Shida is not a child anymore. At thirteen, she is now a young woman and her mother constantly reminds her to conduct herself as one. No more tree climbing and running around alone. Soon she will be ready to marry, if any young man will associate himself with a girl whose name means “problem” and whose family is cursed.
While her widowed mother sinks deeper into depression, the village leaders talk of moving the people to join a nearby community to share resources. Shida is excited. At last, she may have a chance to go to school, to become an educated healer, like the beautiful nurse who comes to her village sometimes.
Everyone struggles to adjust to life in the new village. Many people do not like the idea of girls in school. Shida and her cousins find themselves the target of bullying from adults and students alike. To make matters worse, she is still expected to care for her mother’s crops and cook and clean in addition to her studies.
When crops suddenly fail and illness strikes a small child, the village is thrown into turmoil. Are the ancestors unhappy? Have they cursed the people for moving their village? If they return to their former home, Shida will lose the chance to attend school and help the nurse. In order to stay, she will have to convince everyone that there is another explanation for the terrible problems that seem to plague her people.

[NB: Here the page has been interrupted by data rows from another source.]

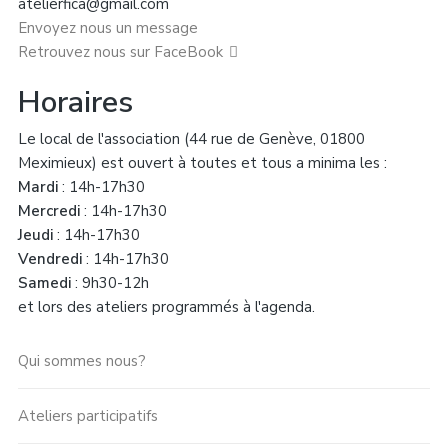
atelierfica@gmail.com
Envoyez nous un message
Retrouvez nous sur FaceBook
Horaires
Le local de l'association (44 rue de Genève, 01800
Meximieux) est ouvert à toutes et tous a minima les :
Mardi
: 14h-17h30
Mercredi
: 14h-17h30
Jeudi
: 14h-17h30
Vendredi
: 14h-17h30
Samedi
: 9h30-12h
et lors des ateliers programmés à l'agenda.
Qui sommes nous?
Ateliers participatifs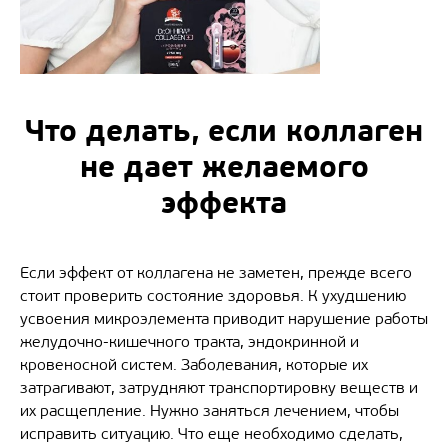
Что делать, если коллаген
не дает желаемого
эффекта
Если эффект от коллагена не заметен, прежде всего
стоит проверить состояние здоровья. К ухудшению
усвоения микроэлемента приводит нарушение работы
желудочно-кишечного тракта, эндокринной и
кровеносной систем. Заболевания, которые их
затрагивают, затрудняют транспортировку веществ и
их расщепление. Нужно заняться лечением, чтобы
исправить ситуацию. Что еще необходимо сделать,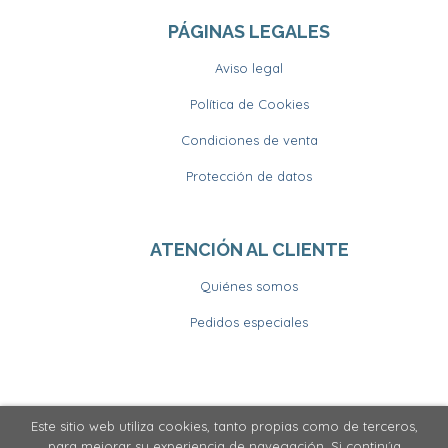
PÁGINAS LEGALES
Aviso legal
Política de Cookies
Condiciones de venta
Protección de datos
ATENCIÓN AL CLIENTE
Quiénes somos
Pedidos especiales
Este sitio web utiliza cookies, tanto propias como de terceros,
2026 ©
Llibrería Horitzons
. Todos los Derechos
para mejorar su experiencia de navegación. Si continúa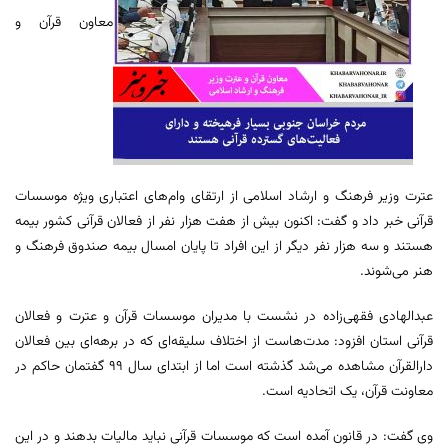
معاون قرآن و
عترت وزیر فرهنگ و ارشاد اسلامی از ارتقای وام‌های اعتباری ویژه موسسات
قرآنی خبر داد و گفت: اکنون بیش از هفت هزار نفر از فعالان قرآنی کشور بیمه
هستند و سه هزار نفر دیگر از این افراد تا پایان امسال بیمه صندوق فرهنگ و
هنر می‌شوند.
عبدالهادی فقهی‌زاده در نشست با مدیران موسسات قرآن و عترت و فعالان
قرآنی استان افزود: مدت‌هاست از اختلاف سلیقه‌ای که در برهه‌ای بین فعالان
دارالقرآن مشاهده می‌شد گذشته است اما از ابتدای سال ۹۹ گفتمان حاکم در
معاونت قرآن، یک اتحادیه است.
وی گفت: در قانون آمده است که موسسات قرآنی نباید مالیات بدهند و در این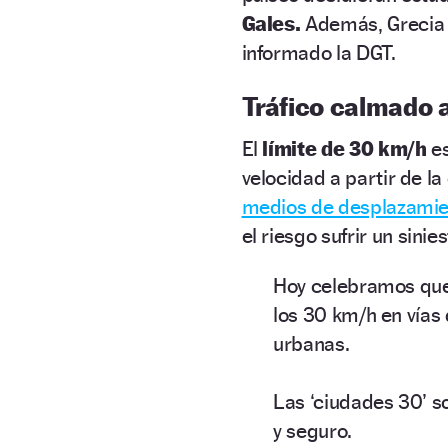
Gales.
Además, Grecia 
informado la DGT.
Tráfico calmado 
El
límite de 30 km/h
e
velocidad a partir de la
medios de desplazamie
el riesgo sufrir un sini
Hoy celebramos que
los 30 km/h en vías 
urbanas​.
Las ‘ciudades 30’ so
y seguro. ​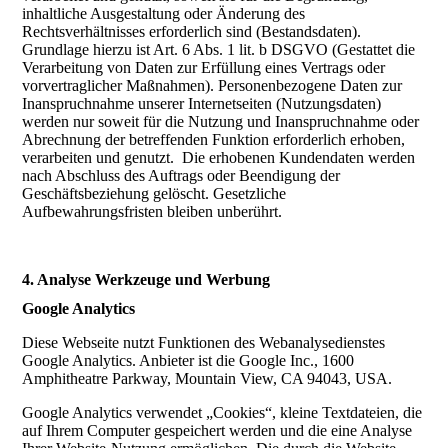
inhaltliche Ausgestaltung oder Änderung des
Rechtsverhältnisses erforderlich sind (Bestandsdaten).
Grundlage hierzu ist Art. 6 Abs. 1 lit. b DSGVO (Gestattet die
Verarbeitung von Daten zur Erfüllung eines Vertrags oder
vorvertraglicher Maßnahmen). Personenbezogene Daten zur
Inanspruchnahme unserer Internetseiten (Nutzungsdaten)
werden nur soweit für die Nutzung und Inanspruchnahme oder
Abrechnung der betreffenden Funktion erforderlich erhoben,
verarbeiten und genutzt. Die erhobenen Kundendaten werden
nach Abschluss des Auftrags oder Beendigung der
Geschäftsbeziehung gelöscht. Gesetzliche
Aufbewahrungsfristen bleiben unberührt.
4. Analyse Werkzeuge und Werbung
Google Analytics
Diese Webseite nutzt Funktionen des Webanalysedienstes
Google Analytics. Anbieter ist die Google Inc., 1600
Amphitheatre Parkway, Mountain View, CA 94043, USA.
Google Analytics verwendet „Cookies“, kleine Textdateien, die
auf Ihrem Computer gespeichert werden und die eine Analyse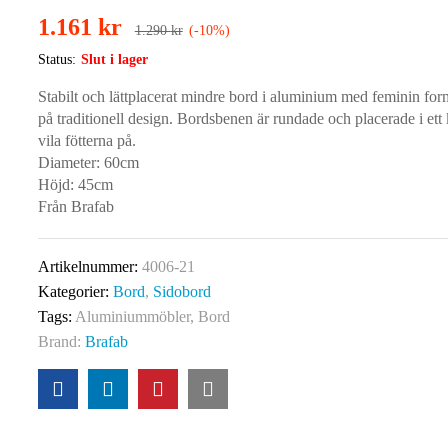
1.161
kr
1.290
kr
(-10%)
Status:
Slut i lager
Stabilt och lättplacerat mindre bord i aluminium med feminin fo
på traditionell design. Bordsbenen är rundade och placerade i ett 
vila fötterna på.
Diameter: 60cm
Höjd: 45cm
Från Brafab
Artikelnummer:
4006-21
Kategorier:
Bord
,
Sidobord
Tags:
Aluminiummöbler
,
Bord
Brand:
Brafab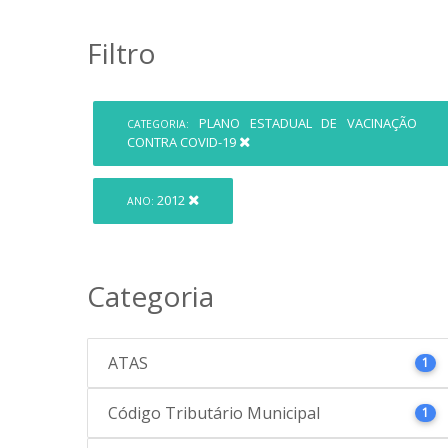
Filtro
PLANO ESTADUAL DE VACINAÇÃO
CATEGORIA:
CONTRA COVID-19
2012
ANO:
Categoria
ATAS
1
Código Tributário Municipal
1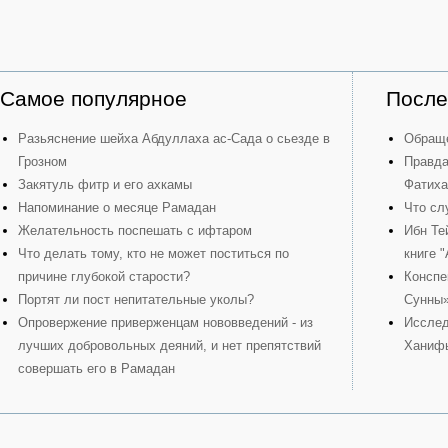
Самое популярное
После
Разьяснение шейха Абдуллаха ас-Сада о сьезде в
Обраще
Грозном
Правда
Закятуль фитр и его ахкамы
Фатиха
Напоминание о месяце Рамадан
Что сл
Желательность поспешать с ифтаром
Ибн Те
Что делать тому, кто не может поститься по
книге 
причине глубокой старости?
Конспе
Портят ли пост непитательные уколы?
Сунны
Опровержение приверженцам нововведений - из
Исслед
лучших добровольных деяний, и нет препятствий
Ханиф
совершать его в Рамадан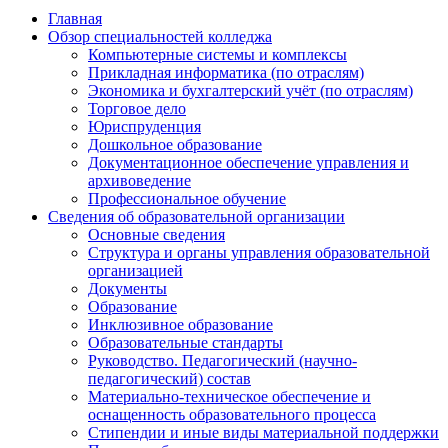
Главная
Обзор специальностей колледжа
Компьютерные системы и комплексы
Прикладная информатика (по отраслям)
Экономика и бухгалтерский учёт (по отраслям)
Торговое дело
Юриспруденция
Дошкольное образование
Документационное обеспечение управления и
архивоведение
Профессиональное обучение
Сведения об образовательной организации
Основные сведения
Структура и органы управления образовательной
организацией
Документы
Образование
Инклюзивное образование
Образовательные стандарты
Руководство. Педагогический (научно-
педагогический) состав
Материально-техническое обеспечение и
оснащенность образовательного процесса
Стипендии и иные виды материальной поддержки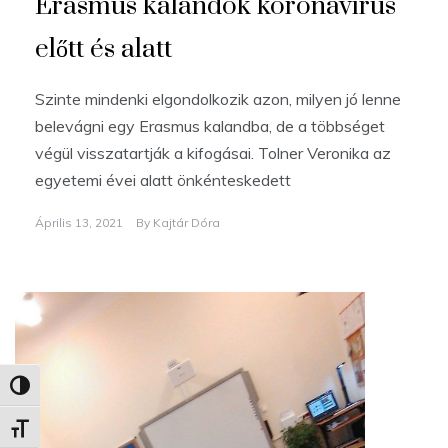
Erasmus kalandok koronavírus
előtt és alatt
Szinte mindenki elgondolkozik azon, milyen jó lenne
belevágni egy Erasmus kalandba, de a többséget
végül visszatartják a kifogásai. Tolner Veronika az
egyetemi évei alatt önkénteskedett
Április 13, 2021
By
Kajtár Dóra
Nagy kontraszt váltása
Betűméret váltása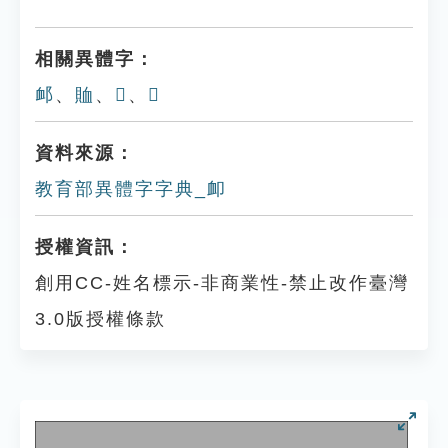
相關異體字：
䘏
、
賉
、
𨜧
、
𨟰
資料來源：
教育部異體字字典_卹
授權資訊：
創用CC-姓名標示-非商業性-禁止改作臺灣
3.0版授權條款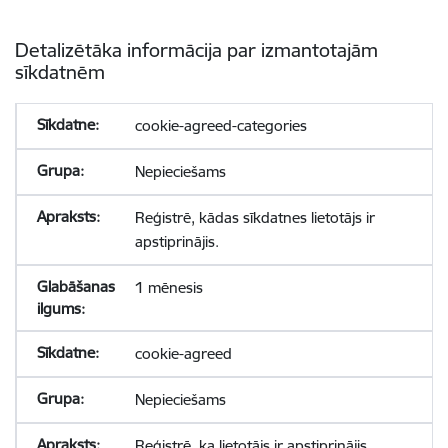
Detalizētāka informācija par izmantotajām
sīkdatnēm
cookie-agreed-categories
Nepieciešams
Reģistrē, kādas sīkdatnes lietotājs ir
apstiprinājis.
1 mēnesis
cookie-agreed
Nepieciešams
Reģistrē, ka lietotājs ir apstiprinājis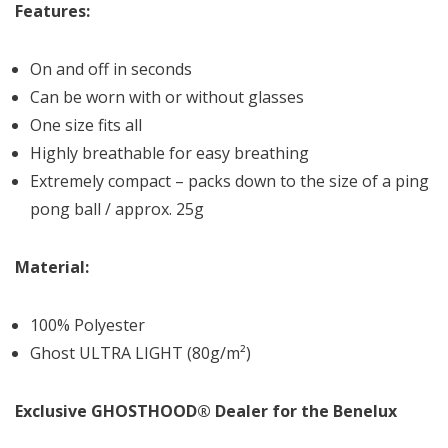
Features:
On and off in seconds
Can be worn with or without glasses
One size fits all
Highly breathable for easy breathing
Extremely compact – packs down to the size of a ping
pong ball / approx. 25g
Material:
100% Polyester
Ghost ULTRA LIGHT (80g/m²)
Exclusive GHOSTHOOD® Dealer for the Benelux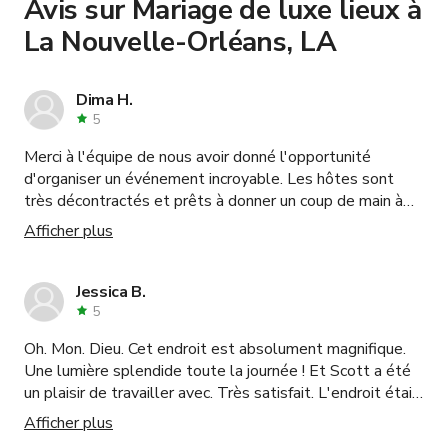
Avis sur Mariage de luxe lieux à
La Nouvelle-Orléans, LA
Dima H.
5
Merci à l'équipe de nous avoir donné l'opportunité
d'organiser un événement incroyable. Les hôtes sont
très décontractés et prêts à donner un coup de main à
tout moment.
Afficher plus
Jessica B.
5
Oh. Mon. Dieu. Cet endroit est absolument magnifique.
Une lumière splendide toute la journée ! Et Scott a été
un plaisir de travailler avec. Très satisfait. L'endroit était
impeccable et beau.
Afficher plus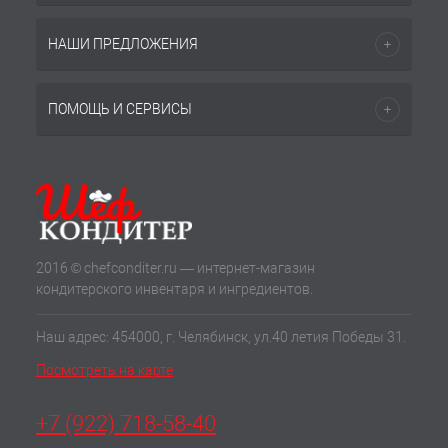
НАШИ ПРЕДЛОЖЕНИЯ
ПОМОЩЬ И СЕРВИСЫ
2016 © chefconditer.ru — интернет-магазин
кондитерского инвентаря и ингредиентов.
Наш адрес: 454000, г. Челябинск, ул.40 летия Победы 31.
Посмотреть на карте
+7 (922) 718-58-40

Shida and her people are caught between tradition, which dictates that misfortunes are caused by curses from witches or angry ancestors. While Shida strives to be respectful toward the elders, she also seeks alternate rational answers for why bad things happen. Her mother and another widow are sometimes referred to as witches, though neither are.
A boy pokes and hits the girls with a long stick during school and threatens them. No graphic details.